Out of Mao’s Shadow: The Struggle for the Soul of a New China
by Philip Pan. Simon & Schuster, New York. US$25
It has been some time since a nonfiction China book evoked much in the way of emotion or deviated in any considerable way from a kind of predictability chronic to the genre. No longer is the foreigner who speaks Manadarin and has traveled to many cities and villages a rarity. There is not much new ground to cover in the dichotomy between rich and poor, oppressed and oppressor, urban entrepreneur and country laborer. It is all usually greeted with a yawn.
Philip Pan’s Out of Mao’s Shadow begins in the same vein. Another little bit of reminiscence about China several years ago. Yes, everybody has one of those, even the readers.
Once the book starts in earnest, though, a new pattern emerges. Pan – once the Washington Post’s man in Beijing – delivers a series of well-researched biographical accounts of people who have experienced the reality of China’s emergence. He doesn’t cover a lot of new ground, but there is skill in his approach: The power comes in the detail and how the stories interlink.

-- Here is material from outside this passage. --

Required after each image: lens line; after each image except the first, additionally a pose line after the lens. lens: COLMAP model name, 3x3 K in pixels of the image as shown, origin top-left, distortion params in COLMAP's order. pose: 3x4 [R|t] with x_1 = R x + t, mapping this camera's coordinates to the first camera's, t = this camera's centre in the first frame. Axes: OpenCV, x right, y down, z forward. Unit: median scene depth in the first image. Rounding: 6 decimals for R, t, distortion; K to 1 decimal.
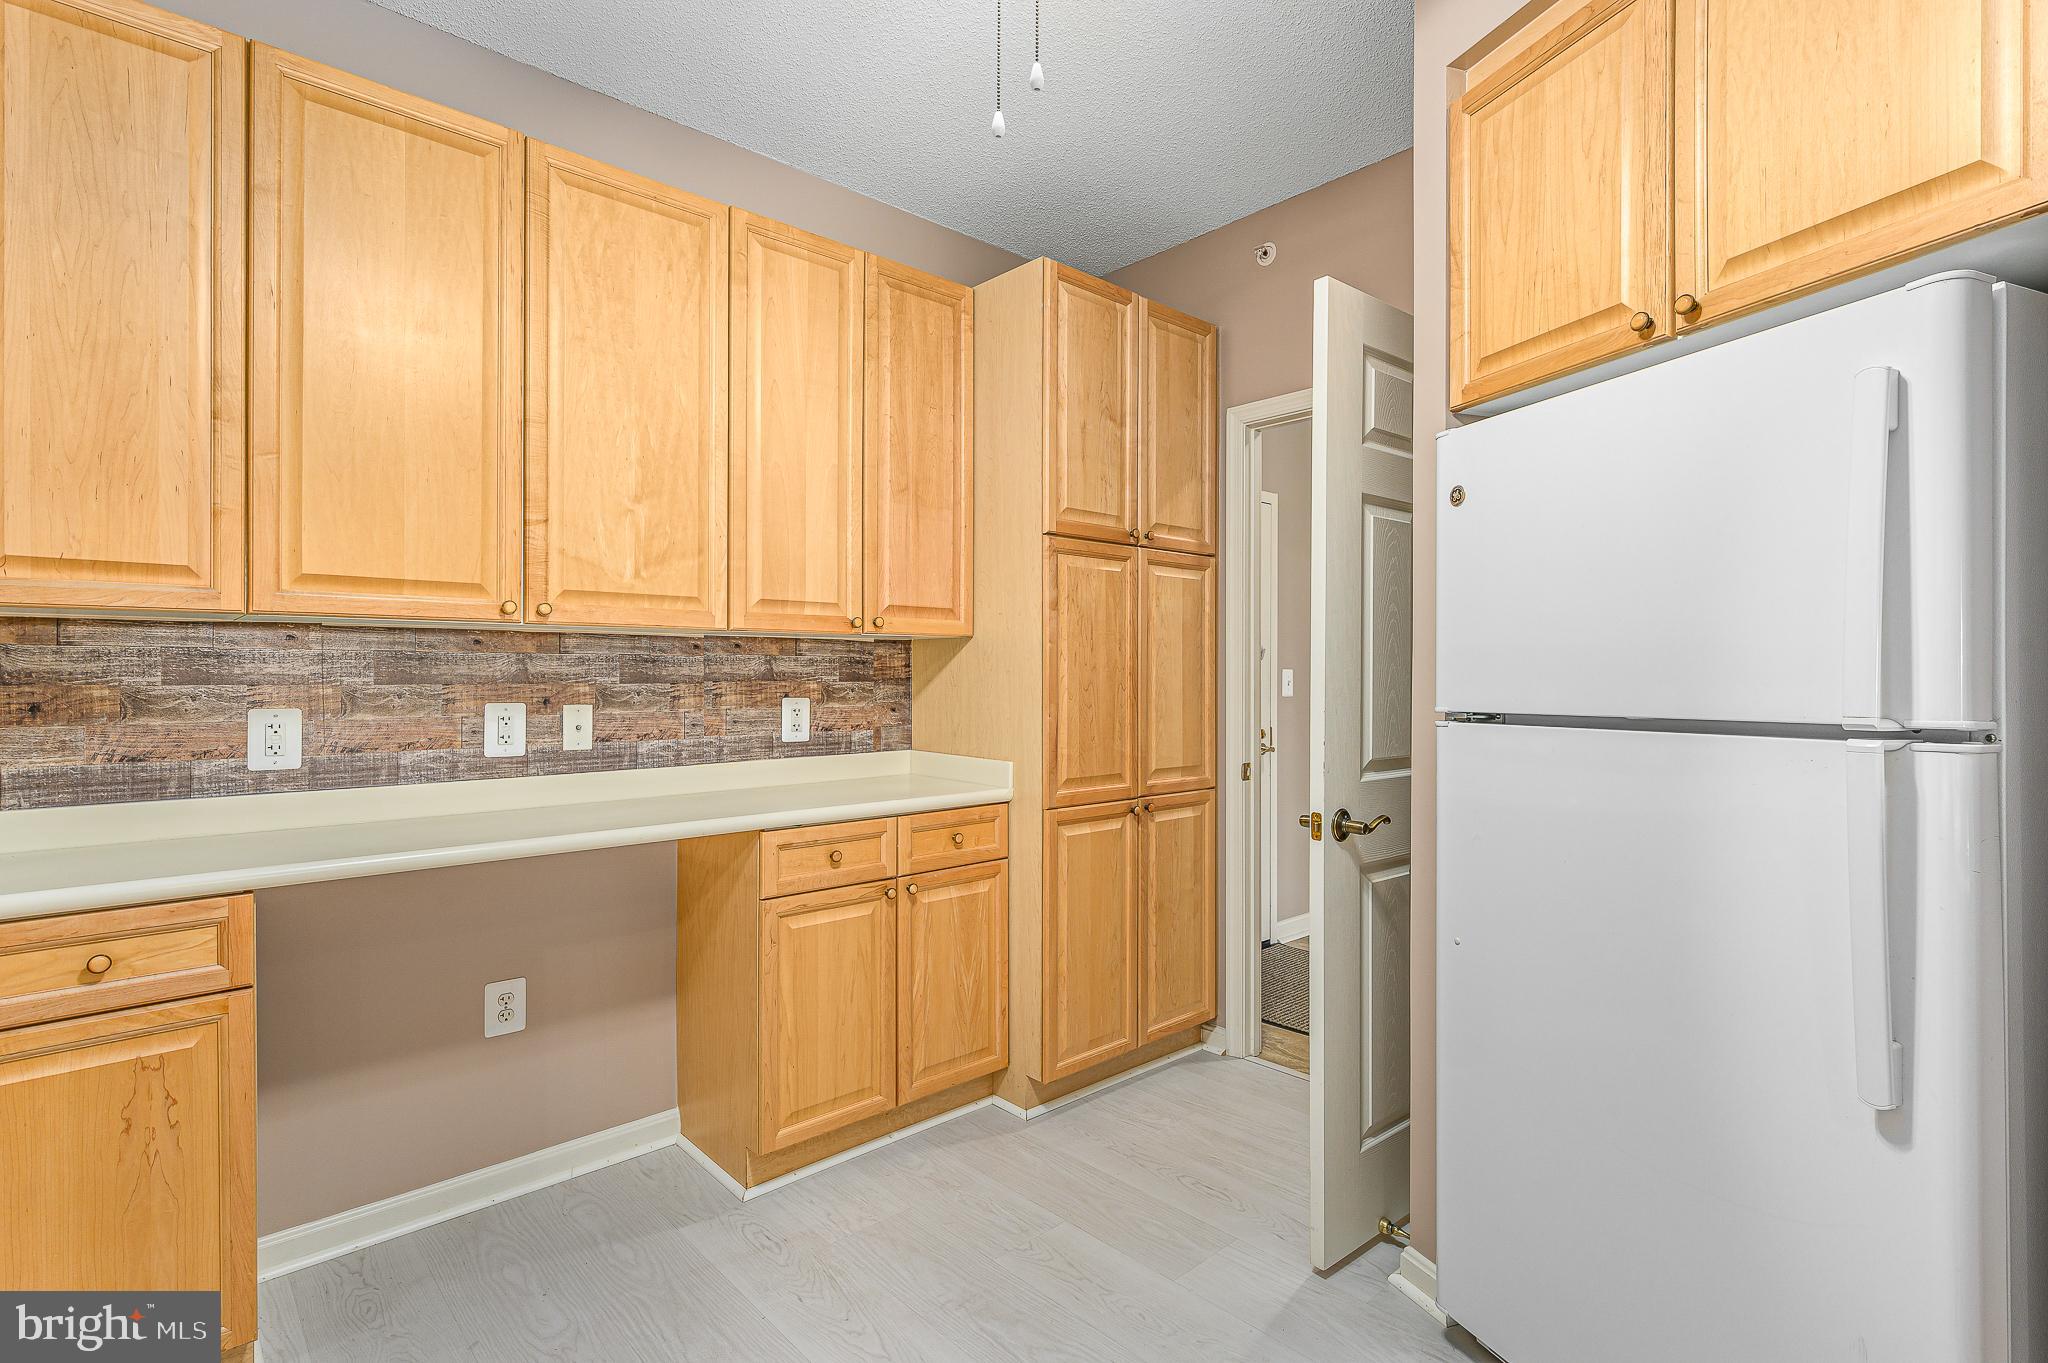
lens RADIAL K [[981.0, 0, 1026.0], [0, 981.0, 668.8], [0, 0, 1]] dist [0.000412, -0.000651]
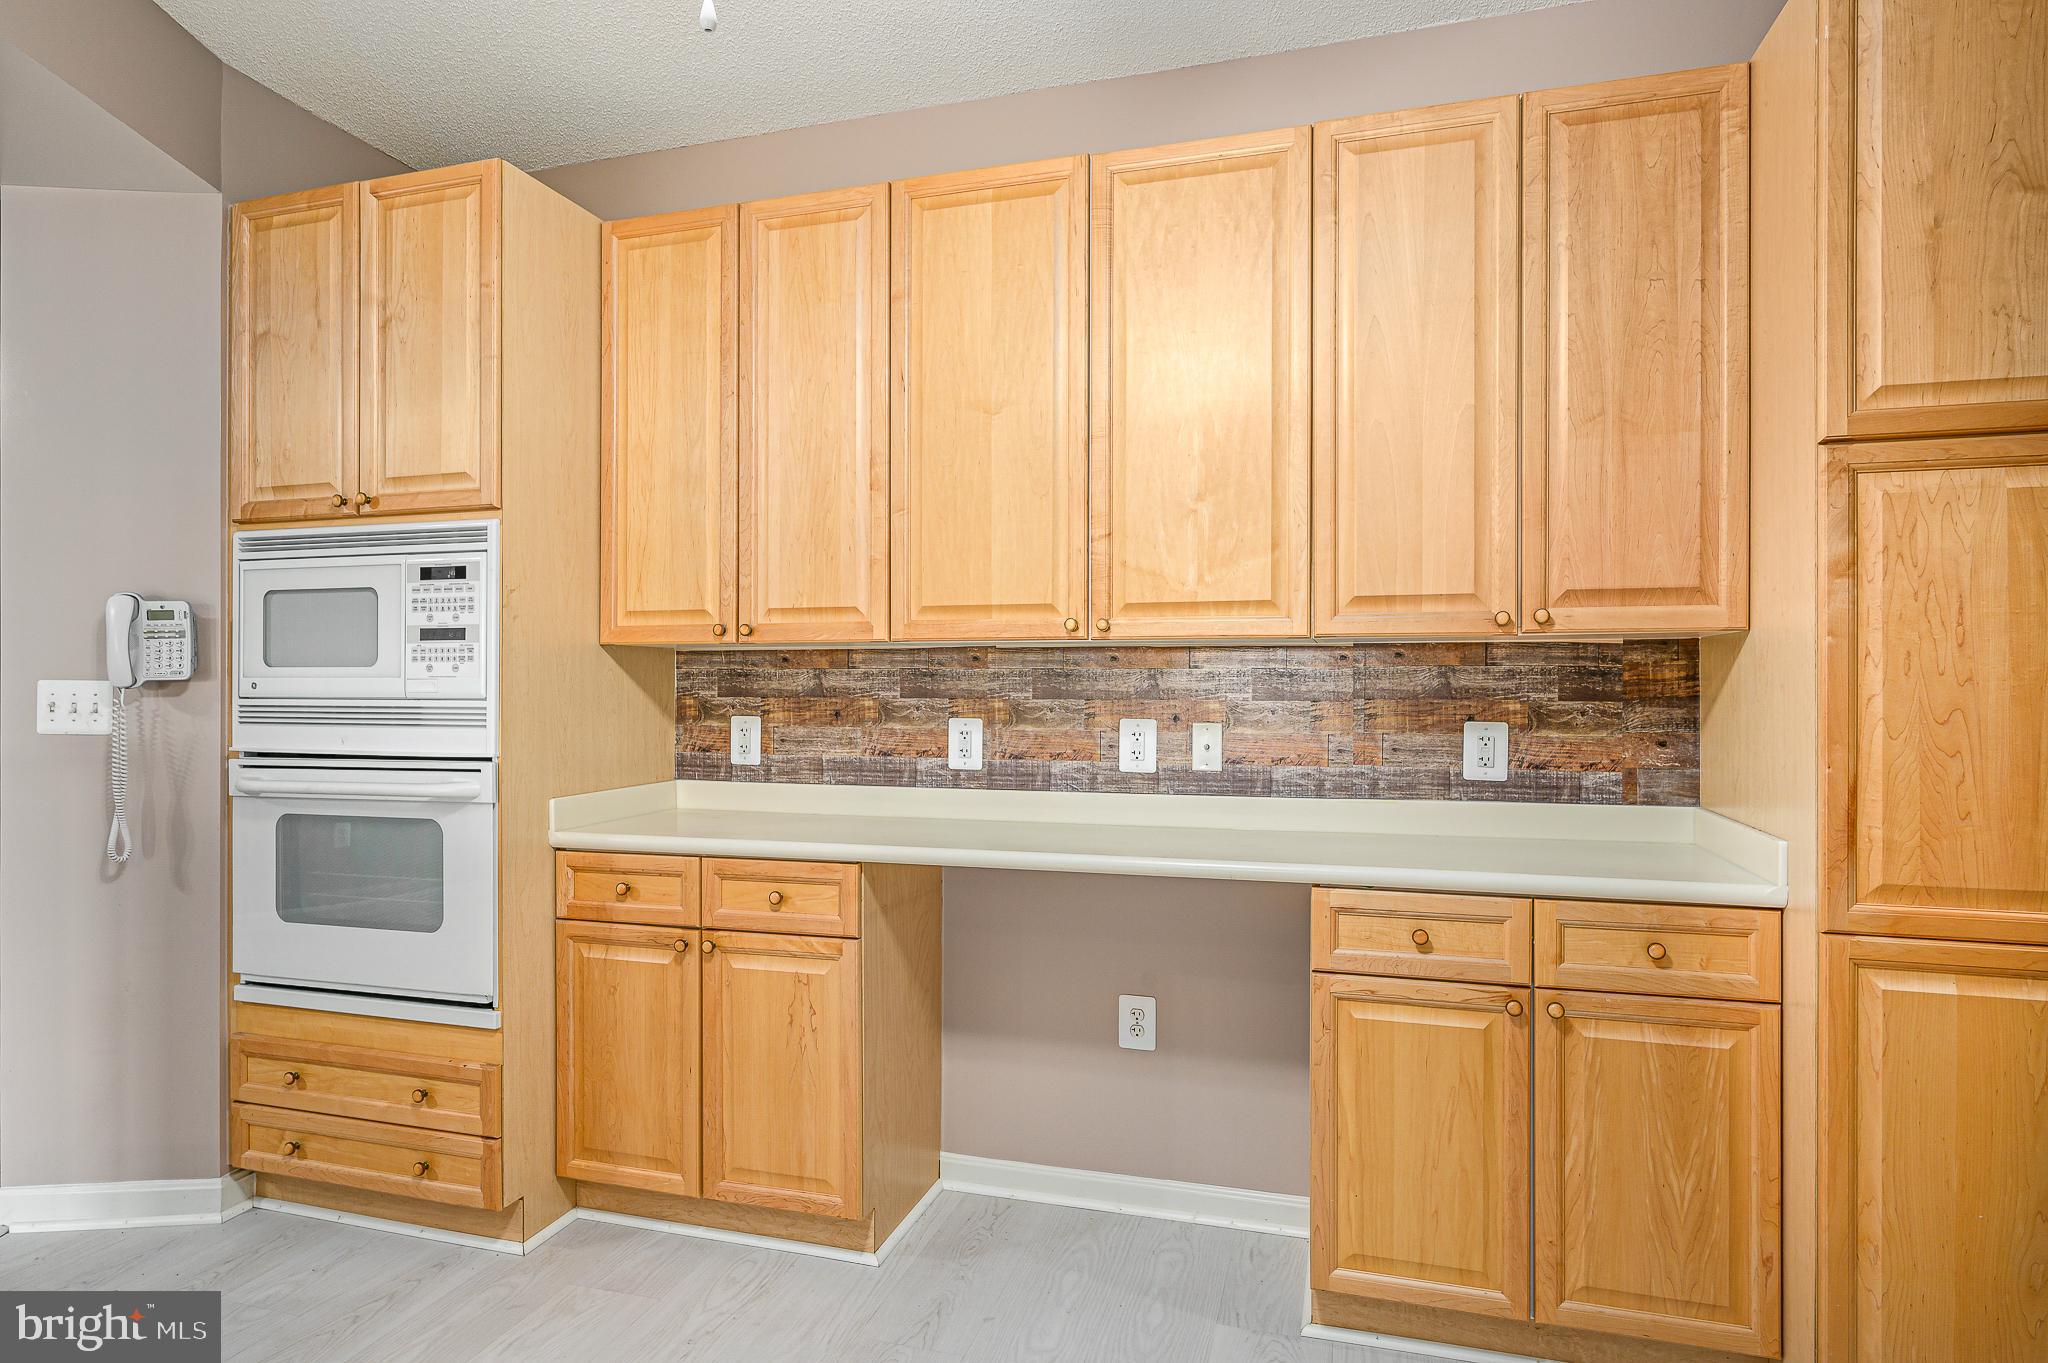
lens RADIAL K [[1086.7, 0, 1024.0], [0, 1086.7, 681.5], [0, 0, 1]] dist [-0.004410, -0.000431]
pose [[0.514577, -0.005921, -0.857423, 0.352793], [0.002869, 0.999982, -0.005184, 0.002126], [0.857439, 0.000207, 0.514585, 0.320183]]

While government policy does not escape plenty of implied criticism, Pan looks more at how his real life characters have responded to this policy. There are many stories about atrocities committed during the Cultural Revolution and also no shortage of coverage of incidents since then – people plying the system to their best interest while the government continues to focus on its economic goals.
At the same time, though, Pan gives plenty of positive examples – people talk of improvements that have been made to the system and tell anecdotes of officials who stepped in to help those in need. There is something of a black and white approach that rarely works well in China. But Pan deals with it like the veteran reporter he is – mostly telling stories and including as many facts as possible.
Out of Mao’s Shadow is worth the bout of internal struggle it is likely to cause. Where is the line drawn between being a guest, an investor, an observer and accomplice? Is domestic unrest too high a price to pay or are individual freedoms and rights more important than collective gains?
For those of us who make a living of some kind out of the China story, it may be convenient to pretend Pan did not write this book or to ignore what he has to say.